Their eyes are bright with avarice and greed, quick to note the slightest opportunity by which others can be placed at a disadvantage.

They listen with big wolfish ears to the trend of popular interest, that they may utilize it for the benefit of their own self-seeking and human-destroying schemes.

Their rapacious mouths are armed with teeth of war, pillage and destruction. Blood lust is upon them, and the suffering of sweat shop, of child labor, and of armed strife brings forth no thought of sympathy.

But after a time the woodsman’s axe always cuts them down. Those who live through deceit and cunning, who exploit their fellow man, are inexorably doomed to final expiation.

The Wolf as pictured in the sky no longer takes his toll of blood. No longer is he able to hide his wickedness behind the cloak of lawful practice and social respectability. He has met, not the woodsman’s axe, but the spear thrust of Centaurus. His tail and ears are drooped, his legs are crumpled under him, tongue protrudes, and the blood of death drips from his mouth. He has reached the certain fate of those who prey on others.

Little Red Ridinghood escaped destruction; for she was on an errand of mercy. She was building thoughts of peace and joy, of good will, and of compassion for others, into her finer self. The human soul thus fortified may be despoiled of earthly things, but nothing can destroy its spiritual life, or filch its spiritual treasures.

It should not be thought that those who are born when the Sun is in the Lupus decanate are more given to cunning exploitation of others in the interests of themselves. But it does seem that those then born, when they do turn their energies to such despoiling, more quickly are called upon to pay a dreadful penalty. It is the observation of this that gives the decanate its Keyword, Expiation.

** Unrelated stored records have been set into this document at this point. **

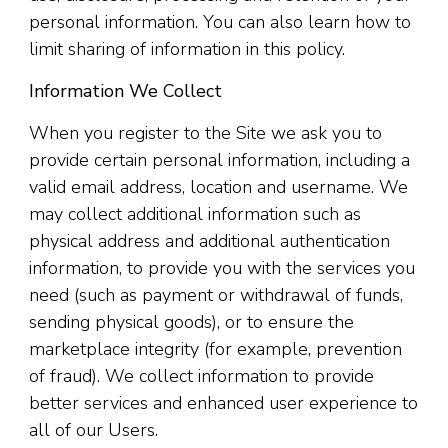
personal information. You can also learn how to
limit sharing of information in this policy.
Information We Collect
When you register to the Site we ask you to
provide certain personal information, including a
valid email address, location and username. We
may collect additional information such as
physical address and additional authentication
information, to provide you with the services you
need (such as payment or withdrawal of funds,
sending physical goods), or to ensure the
marketplace integrity (for example, prevention
of fraud). We collect information to provide
better services and enhanced user experience to
all of our Users.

But aside from astrological considerations, anyone who cultivates within himself the ruthless cunning and heartless cruelty of the Wolf, cannot but attract disaster to himself in time. The thought cells of his finer body, given practice in cruelty and despoliation, sooner or later receive such stimulation as is necessary to cause them to work quite as energetically from the four dimensional realm, to attract similar misfortunes into the life of the one who gave them birth.

Where the thoughts and desires find no sympathy and no consideration for the well being of others, even though the intelligence and body are human the soul is that of the Wolf. All should understand this text: It is Impossible for a Man to Injure Another Without Himself Being Injured, or for a Man to Benefit Another Without Himself Being Truly Benefited.